__WHAT TO PRODUCE__
For each entry below, write an exact copy and leave out the images.

═══ DATA IN THIS EXERCISE ═══

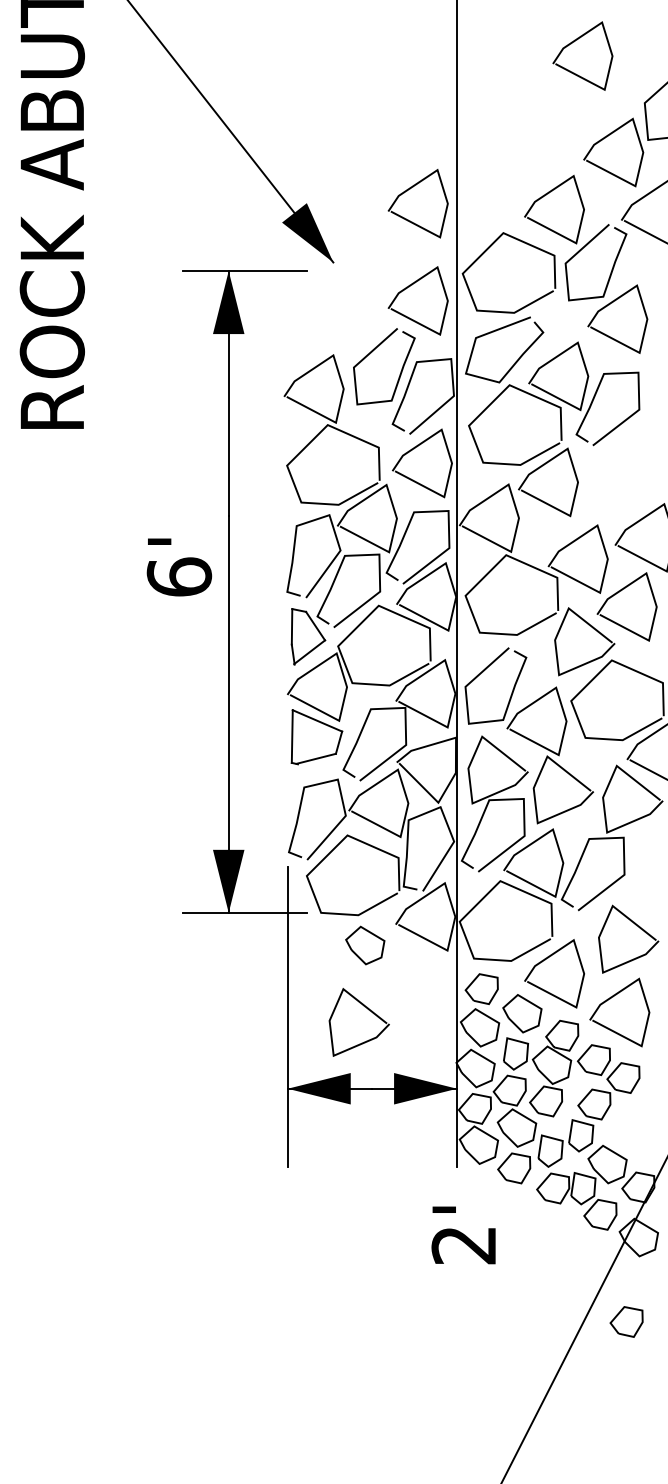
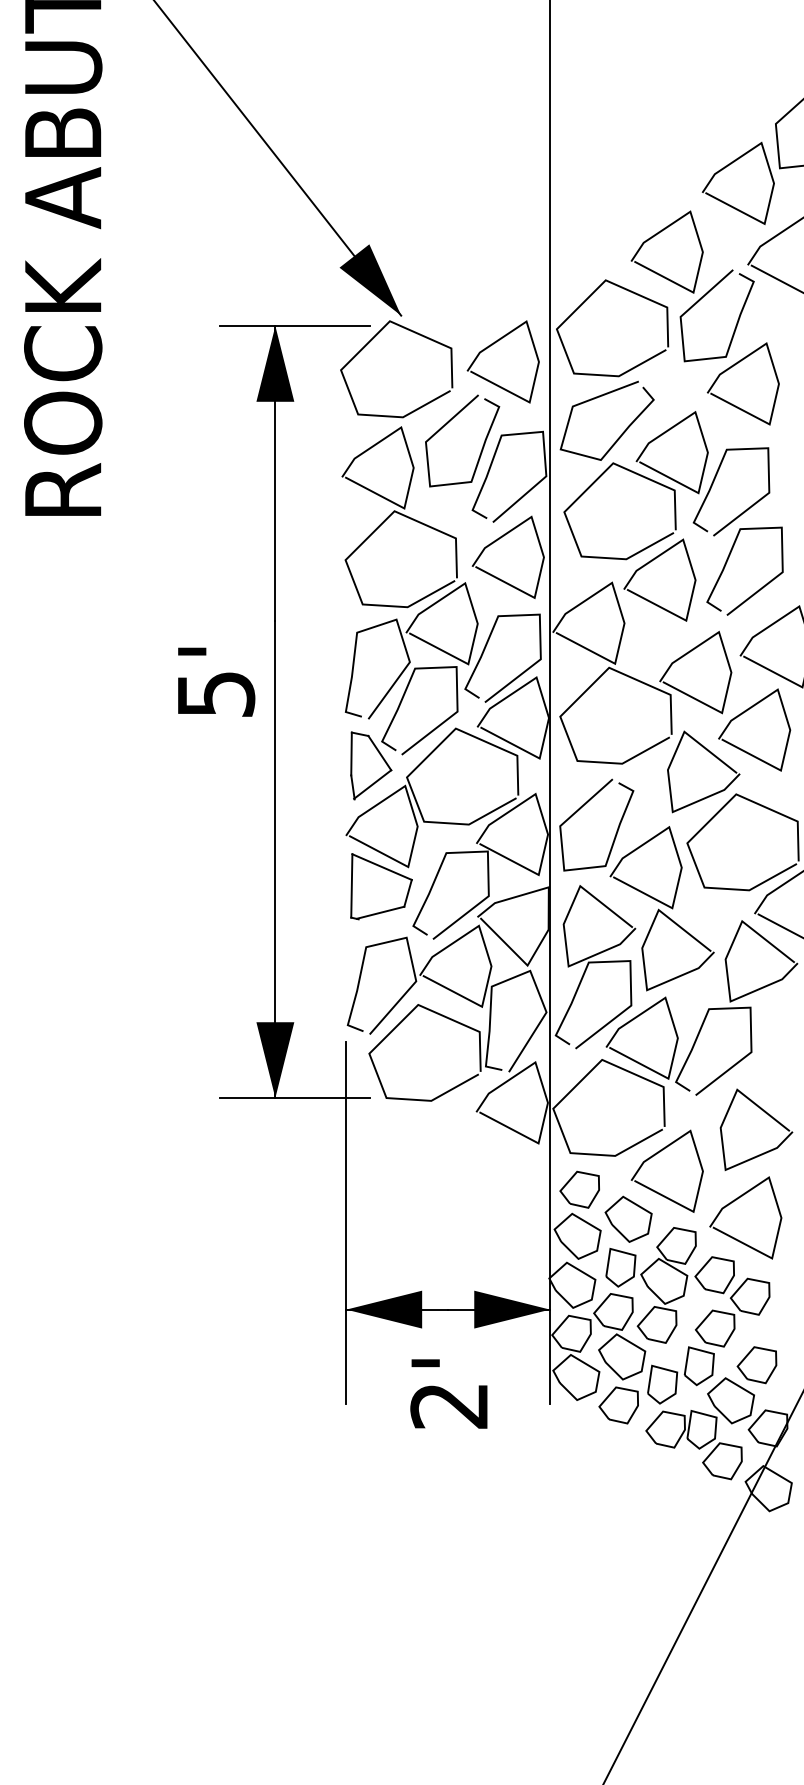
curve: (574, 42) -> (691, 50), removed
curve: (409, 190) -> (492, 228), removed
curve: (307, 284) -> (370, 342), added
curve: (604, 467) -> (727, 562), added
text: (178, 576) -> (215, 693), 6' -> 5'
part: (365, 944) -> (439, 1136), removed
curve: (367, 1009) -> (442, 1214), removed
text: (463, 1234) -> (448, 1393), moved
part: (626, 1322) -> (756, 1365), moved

═══

__EXERCISE OUTPUT__
curve: (574, 42) -> (691, 50), removed
curve: (409, 190) -> (492, 228), removed
curve: (307, 284) -> (370, 342), added
curve: (604, 467) -> (727, 562), added
text: (178, 576) -> (215, 693), 6' -> 5'
part: (365, 944) -> (439, 1136), removed
curve: (367, 1009) -> (442, 1214), removed
text: (463, 1234) -> (448, 1393), moved
part: (626, 1322) -> (756, 1365), moved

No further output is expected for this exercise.